The pandemic and then the Ukraine events uncovered an excess of circulation that already makes high globalization
appear as a bygone era. The epitome of hypermobility was just-in-time
production (JIT), to which Monika Dommann dedicated a particularly insightful
chapter. Its basic principles appeared in American management literature after
the First World War, and in the Second World War the new optimization theory of
Operations Research emerged from war science, but it was not until the 1960s
that the Japanese auto industry made JIT the basis of its production
organization and at the same time a “philosophy of warehousing". It stated
that road and rail transport could largely replace stockpiling.
A basic function of the camp was
thus devalued: that of the buffer. At the latest with the great disruption of
2020, buffer reduction proved to be a good-weather philosophy. Suddenly there
were no reserves, the warehousing doctrines of the management manuals turned
out to be an illusion. Nevertheless, even in the state of collective
quasi-paralysis, logistics was in demand, an industry that today employs around
600,000 people in Germany. If transport becomes difficult, you can earn more
money from it. The global operators among the logistics companies made record
profits in 2020/21.
Normalize, standardize, rationalize
As an accomplished historian of
economics, technology and knowledge, Monika Dommann has a keen eye for the
small objects and simple techniques that keep the large circular economy in
constant rotation. It strikes a surprising arc from Toyota's modular vehicle
production to self-optimization through the colored post-it notes from the
American company 3M. The sticky note, just as ingeniously conceived as the
paper clip, is not the archaic opposite of digitized life, but its
indispensable enabling tool, a mini-infrastructure in the home and non-home
office, which also includes the strengthening drink in the logistically
epoch-making Tetra-Pak cardboard (on the market since 1951).

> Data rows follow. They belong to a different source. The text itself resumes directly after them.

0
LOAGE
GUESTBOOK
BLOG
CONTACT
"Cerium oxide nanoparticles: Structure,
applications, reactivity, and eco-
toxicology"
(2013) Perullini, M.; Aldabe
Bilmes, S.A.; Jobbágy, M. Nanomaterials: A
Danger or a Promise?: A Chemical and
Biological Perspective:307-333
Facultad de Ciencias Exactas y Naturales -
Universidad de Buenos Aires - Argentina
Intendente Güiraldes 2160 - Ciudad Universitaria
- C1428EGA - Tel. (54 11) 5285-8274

No less functional necessary is the
symbolic lubricant of the simplest markings affixed to packaging around the
globe. According to the unbelievably concise standard DIN 55402 – for
“non-dangerous goods” – from 1961, eight characters are enough to avert harm
from transported goods worldwide, beyond all natural languages and easily
understandable even for illiterate people. The opened umbrella cannot be
misunderstood: "Protect from moisture!"
Does Monika Dommann, who, by the way,
has increased the reading flow-inhibiting gender to rare perfection, want to
tell a big story in addition to the many lovingly researched episodes from the
microcosm of flowing materiality? She doesn't seem entirely sure herself when
she recommends considering each of the book's six chapters as autonomous and
jumping into the book at will. It probably cannot be a straight line of
constant norming, standardization and rationalization alone. This is well
known, and the dialectic of the Enlightenment has gradually got around.
It becomes more interesting where
there is resistance. So it was infinitely tedious and never entirely successful
to standardize the wooden Euro pallet globally. It was shown, as Dommann
concludes, "that the globalized economy was pushing for a pluralization of
standards". It didn't always have to be exactly 78 nails.
The analog jump from the material
flow to the flow of people is not dared in the book, presumably out of
respectable professional caution. People do not "flow" around the
globe like commodities, but they end up in the tens of millions in
circumstances also called "warehouses." If “stock flow stagnation” is
what mature capitalism must avoid at almost any cost, then human flow
stagnation leads to contradictory consequences between the obstruction of
theoretically “free” labor markets for highly skilled workers and the literal
hopelessness of those stranded in what only appear to be makeshift tent cities.
Monika Dommann: "Material
flow". A history of logistics at the places of its standstill. S. Fischer
Verlag, Frankfurt am Main 2023. 288 p., ill., hardcover, €28.”